Olfactory Fingerprints

People can be identified by the distinctive ways they perceive odors, a new study shows.

Jun 24, 2015
Jef Akst

FLICKR, LUKE PRICENearly everyone will smell the same odor a little bit differently, due to variation in the genes encoding the molecular machinery underlying humans’ sense of smell. Taking advantage of this variation, Noam Sobel of the Weizmann Institute of Science in Rehovot, Israel, and colleagues devised a test that can identify this “olfactory fingerprint” that could potentially identify individuals based on how they report different scents. Sobel and his colleagues reported their findings in a study published this week (June 22) in PNAS.

The researchers asked 89 study participants to rate 28 different odors for how strongly they matched 54 adjectives. The test odors included moth balls, eucalyptus, burnt rubber, and strawberries; adjectives included fishy, citrus, sour, and nutty. Sobel and his team then used these descriptions to estimate how similarly an individual perceived different odors.

Given the diversity of subjects’ responses, the researchers estimated that just 7 odors and 11 descriptors would have been sufficient to identify each of the 89 individuals based on their sense of smell. To individually identify any of the world’s 7 billion human inhabitants would require just 34 odors and 35 descriptors.
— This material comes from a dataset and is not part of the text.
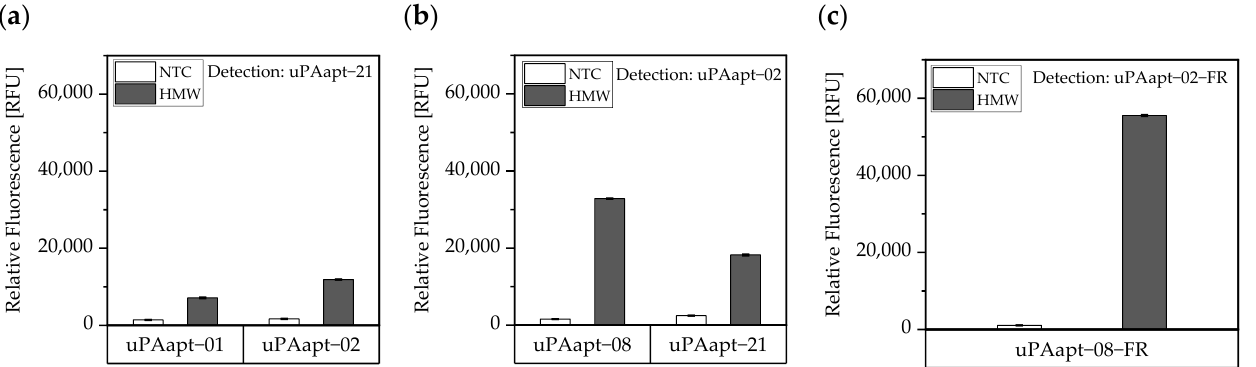
Figure 5. Aptamer-based sandwich assay for detection of HMW-uPA by different combinations of aptamers. HMW-uPA could be detected when ( a ) uPAapt − 01 or uPAapt − 02 are used as capture aptamers and uPAapt − 21 as the reporter aptamer or when ( b ) uPAapt − 08 or uPAapt − 21 are used as capture aptamers and uPAapt − 02 as the reporter aptamer or when ( c ) uPAapt − 08 − FR is used as a capture aptamer and uPAapt − 02 − FR as the reporter aptamer. The relative fluorescence unit [RFU] for each sample is given as the mean value of technical replicates and was measured using the EnVision ® 2105 multimode plate reader. Error bars represent the range of measured values. NTC = No Target Control, HMW = HMW-uPA. Number of records n =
In addition to just describing a person’s sense of smell, the olfactory fingerprints can also reveal unrelated genetic information, the researchers found—specifically about variation in human leukocyte antigen (HLA) genes, which have been associated with body odor and mate choice. This suggests that people with similar olfactory fingerprints may have similar body odor, study coauthor and Weizmann neuroscientist Lavi Secundo told ScienceNews.

“[O]lfactory fingerprint matching using only four odorants was significantly related to HLA matching,” the authors wrote in their paper. “In conclusion, a precise measure of olfactory perception reveals meaningful nonolfactory genetic information.”